# [DIRECTIVE]
Set down exact lines only, from the line with "EDITOR PICKS" through the last line of the material below, with every picture left out.

# [RECORDS SHOWN]
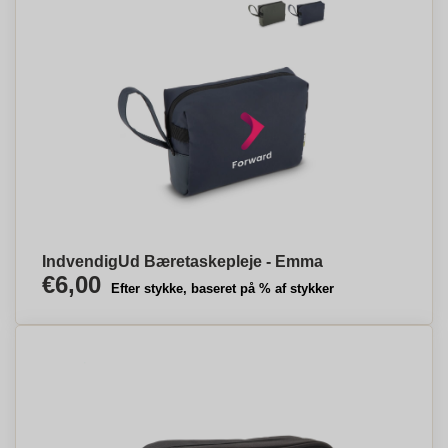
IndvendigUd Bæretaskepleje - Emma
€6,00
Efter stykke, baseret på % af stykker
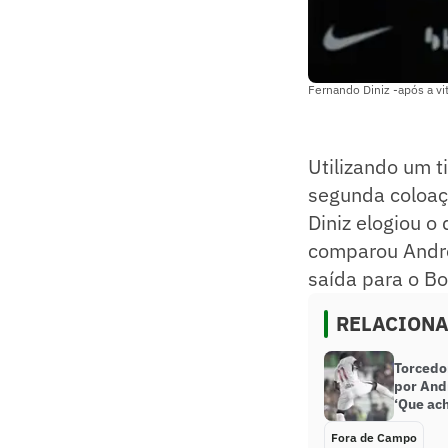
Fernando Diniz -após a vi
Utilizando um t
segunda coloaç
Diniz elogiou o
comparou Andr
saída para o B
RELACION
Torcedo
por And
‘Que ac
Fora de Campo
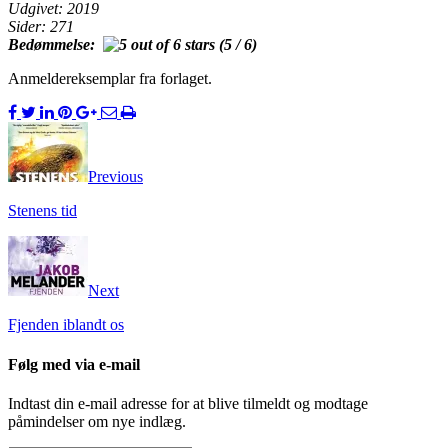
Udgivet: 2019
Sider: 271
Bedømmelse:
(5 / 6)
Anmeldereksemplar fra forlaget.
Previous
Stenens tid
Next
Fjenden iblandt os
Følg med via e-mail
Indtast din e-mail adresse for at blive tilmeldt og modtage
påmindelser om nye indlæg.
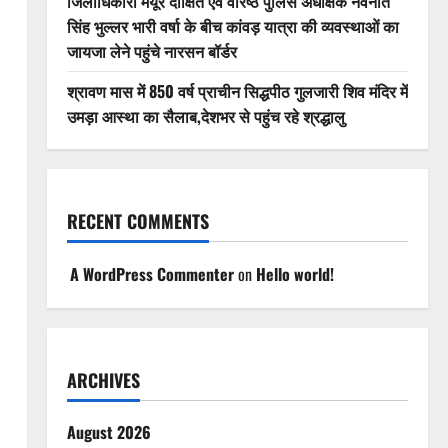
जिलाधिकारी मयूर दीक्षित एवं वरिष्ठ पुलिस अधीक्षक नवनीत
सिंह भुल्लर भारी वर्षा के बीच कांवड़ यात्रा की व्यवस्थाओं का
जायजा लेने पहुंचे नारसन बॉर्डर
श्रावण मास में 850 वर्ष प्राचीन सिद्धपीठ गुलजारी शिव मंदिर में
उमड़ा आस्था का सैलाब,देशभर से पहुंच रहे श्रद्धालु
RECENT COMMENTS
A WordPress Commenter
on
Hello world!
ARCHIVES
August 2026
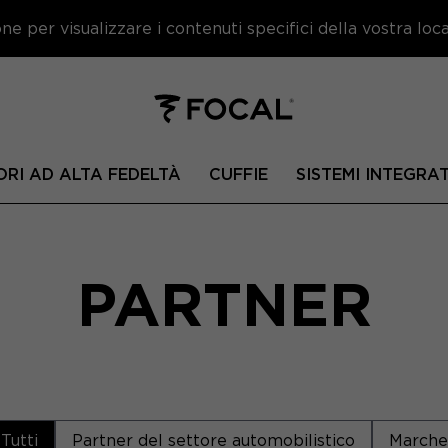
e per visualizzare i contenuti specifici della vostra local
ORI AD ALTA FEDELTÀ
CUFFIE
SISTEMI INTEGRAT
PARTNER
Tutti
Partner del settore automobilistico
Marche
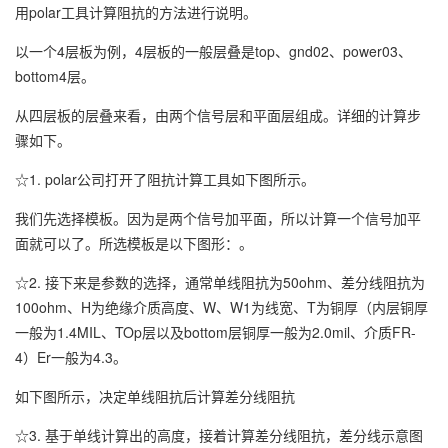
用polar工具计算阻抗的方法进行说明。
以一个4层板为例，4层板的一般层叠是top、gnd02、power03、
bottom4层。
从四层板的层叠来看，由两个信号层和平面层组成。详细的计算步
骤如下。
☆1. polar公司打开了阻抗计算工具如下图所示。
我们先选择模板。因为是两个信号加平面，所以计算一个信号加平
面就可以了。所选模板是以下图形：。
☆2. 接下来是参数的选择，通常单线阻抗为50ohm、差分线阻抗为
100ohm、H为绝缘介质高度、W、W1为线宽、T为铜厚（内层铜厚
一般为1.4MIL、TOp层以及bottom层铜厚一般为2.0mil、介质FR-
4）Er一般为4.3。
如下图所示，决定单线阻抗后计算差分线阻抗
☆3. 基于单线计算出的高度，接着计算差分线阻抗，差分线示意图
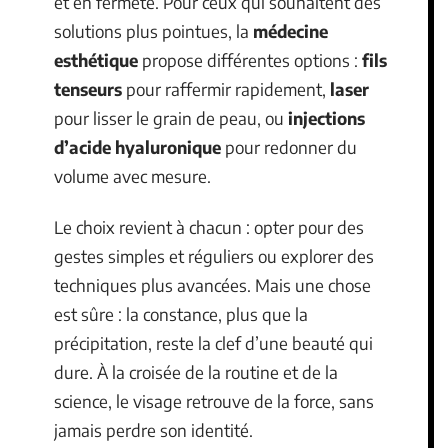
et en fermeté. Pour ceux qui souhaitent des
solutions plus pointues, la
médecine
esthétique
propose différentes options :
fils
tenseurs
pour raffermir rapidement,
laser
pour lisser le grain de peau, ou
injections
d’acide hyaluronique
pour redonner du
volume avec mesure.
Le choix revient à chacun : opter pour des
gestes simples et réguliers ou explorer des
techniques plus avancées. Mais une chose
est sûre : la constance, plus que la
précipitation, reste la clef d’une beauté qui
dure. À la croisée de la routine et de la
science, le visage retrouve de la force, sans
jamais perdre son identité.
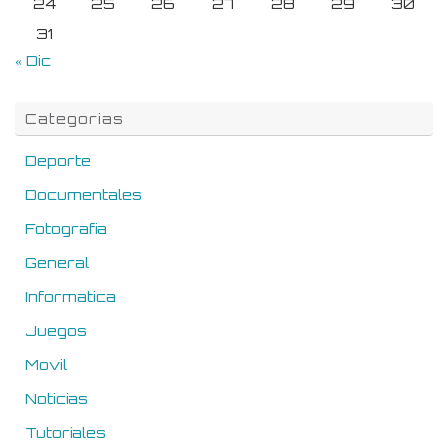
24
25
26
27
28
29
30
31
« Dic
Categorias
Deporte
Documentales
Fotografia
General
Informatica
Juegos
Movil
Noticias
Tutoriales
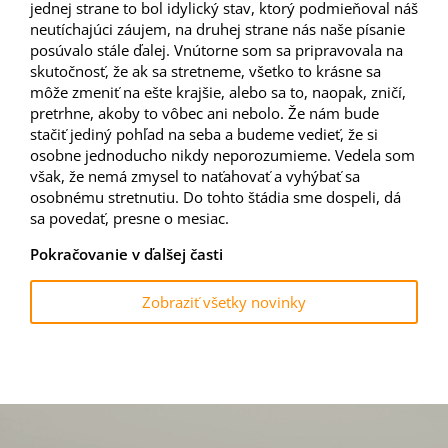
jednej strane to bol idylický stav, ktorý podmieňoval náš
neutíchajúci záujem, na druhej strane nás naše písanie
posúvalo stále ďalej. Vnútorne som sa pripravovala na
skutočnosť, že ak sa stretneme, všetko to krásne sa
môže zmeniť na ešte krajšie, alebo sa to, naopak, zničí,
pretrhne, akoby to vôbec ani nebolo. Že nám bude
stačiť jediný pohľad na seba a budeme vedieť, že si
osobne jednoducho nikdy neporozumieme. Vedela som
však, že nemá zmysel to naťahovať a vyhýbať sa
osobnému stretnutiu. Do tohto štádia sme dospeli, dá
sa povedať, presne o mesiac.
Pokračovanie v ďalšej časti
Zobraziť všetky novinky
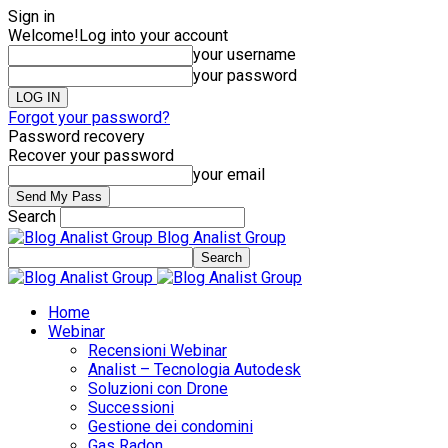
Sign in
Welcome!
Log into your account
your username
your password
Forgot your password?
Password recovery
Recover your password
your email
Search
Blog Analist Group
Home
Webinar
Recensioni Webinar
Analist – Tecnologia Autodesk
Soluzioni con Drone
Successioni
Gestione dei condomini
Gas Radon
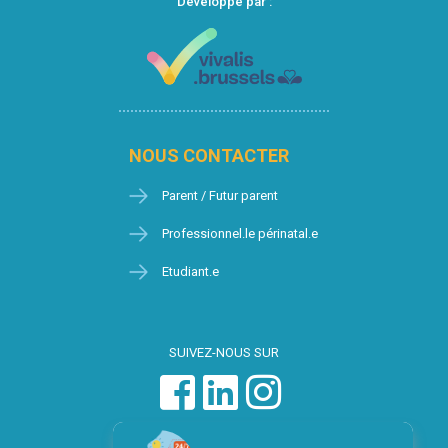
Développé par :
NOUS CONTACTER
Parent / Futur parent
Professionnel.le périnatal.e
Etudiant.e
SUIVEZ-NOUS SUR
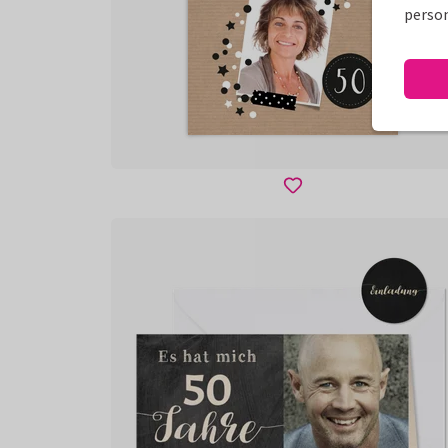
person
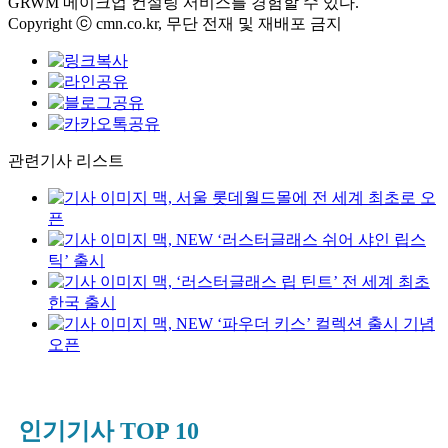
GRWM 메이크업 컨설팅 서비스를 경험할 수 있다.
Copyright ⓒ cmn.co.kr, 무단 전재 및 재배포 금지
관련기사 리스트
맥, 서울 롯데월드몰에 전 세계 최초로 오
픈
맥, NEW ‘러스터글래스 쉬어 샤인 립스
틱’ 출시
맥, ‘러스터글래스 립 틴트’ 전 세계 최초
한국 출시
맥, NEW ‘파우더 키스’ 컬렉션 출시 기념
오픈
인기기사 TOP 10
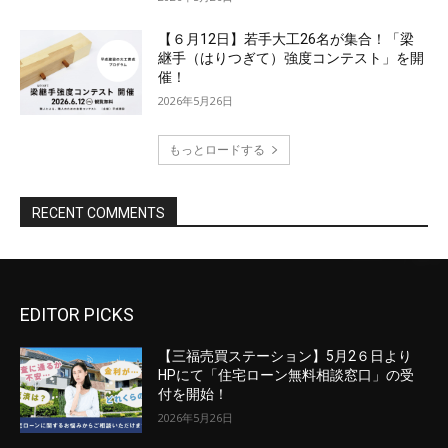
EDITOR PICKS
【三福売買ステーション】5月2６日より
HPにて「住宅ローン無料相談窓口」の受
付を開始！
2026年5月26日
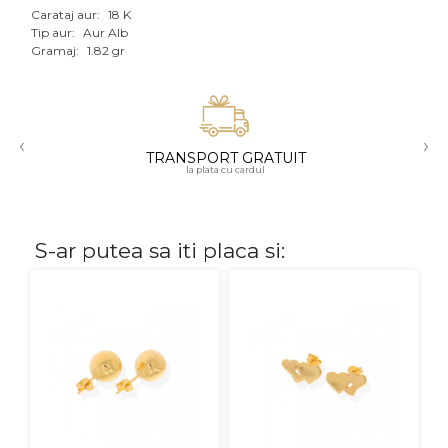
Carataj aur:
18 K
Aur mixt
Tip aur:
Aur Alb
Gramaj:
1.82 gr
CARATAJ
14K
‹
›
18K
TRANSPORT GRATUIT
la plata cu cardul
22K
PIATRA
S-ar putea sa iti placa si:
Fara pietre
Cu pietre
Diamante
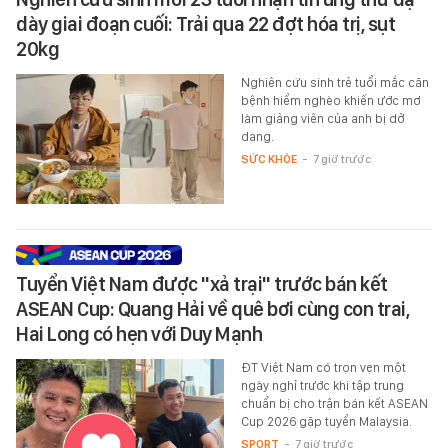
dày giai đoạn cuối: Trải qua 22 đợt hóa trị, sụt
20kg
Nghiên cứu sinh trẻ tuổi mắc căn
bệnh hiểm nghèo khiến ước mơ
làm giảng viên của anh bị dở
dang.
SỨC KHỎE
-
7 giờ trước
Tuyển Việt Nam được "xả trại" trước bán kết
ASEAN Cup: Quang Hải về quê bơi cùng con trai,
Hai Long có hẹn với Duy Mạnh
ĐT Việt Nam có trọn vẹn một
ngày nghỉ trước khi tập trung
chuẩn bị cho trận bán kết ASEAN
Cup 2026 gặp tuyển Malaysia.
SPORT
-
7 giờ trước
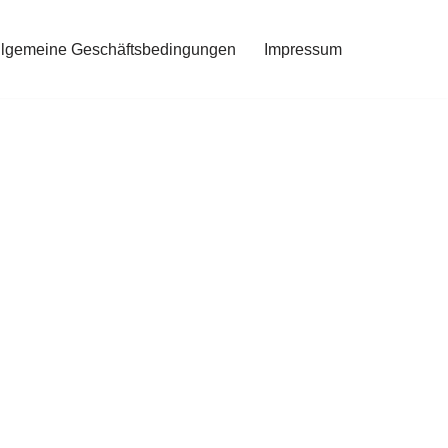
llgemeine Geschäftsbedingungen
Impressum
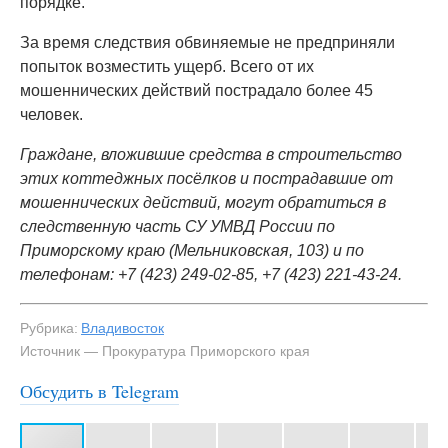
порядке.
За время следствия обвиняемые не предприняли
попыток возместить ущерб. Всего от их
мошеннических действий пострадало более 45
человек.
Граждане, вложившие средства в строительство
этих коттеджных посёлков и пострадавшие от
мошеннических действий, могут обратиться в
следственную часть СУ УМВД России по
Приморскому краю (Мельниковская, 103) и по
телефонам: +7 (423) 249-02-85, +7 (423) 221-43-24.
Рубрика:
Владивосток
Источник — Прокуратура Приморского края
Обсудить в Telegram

# [REPLY TO THE TASK]
EDITOR PICKS
【三福売買ステーション】5月2６日より
HPにて「住宅ローン無料相談窓口」の受
付を開始！
2026年5月26日
Carataj aur:
18 K
Aur mixt
Tip aur:
Aur Alb
Gramaj:
1.82 gr
CARATAJ
14K
‹
›
18K
TRANSPORT GRATUIT
la plata cu cardul
22K
PIATRA
S-ar putea sa iti placa si:
Fara pietre
Cu pietre
Diamante
dày giai đoạn cuối: Trải qua 22 đợt hóa trị, sụt
20kg
Nghiên cứu sinh trẻ tuổi mắc căn
bệnh hiểm nghèo khiến ước mơ
làm giảng viên của anh bị dở
dang.
SỨC KHỎE
-
7 giờ trước
Tuyển Việt Nam được "xả trại" trước bán kết
ASEAN Cup: Quang Hải về quê bơi cùng con trai,
Hai Long có hẹn với Duy Mạnh
ĐT Việt Nam có trọn vẹn một
ngày nghỉ trước khi tập trung
chuẩn bị cho trận bán kết ASEAN
Cup 2026 gặp tuyển Malaysia.
SPORT
-
7 giờ trước
llgemeine Geschäftsbedingungen
Impressum
порядке.
За время следствия обвиняемые не предприняли
попыток возместить ущерб. Всего от их
мошеннических действий пострадало более 45
человек.
Граждане, вложившие средства в строительство
этих коттеджных посёлков и пострадавшие от
мошеннических действий, могут обратиться в
следственную часть СУ УМВД России по
Приморскому краю (Мельниковская, 103) и по
телефонам: +7 (423) 249-02-85, +7 (423) 221-43-24.
Рубрика:
Владивосток
Источник — Прокуратура Приморского края
Обсудить в Telegram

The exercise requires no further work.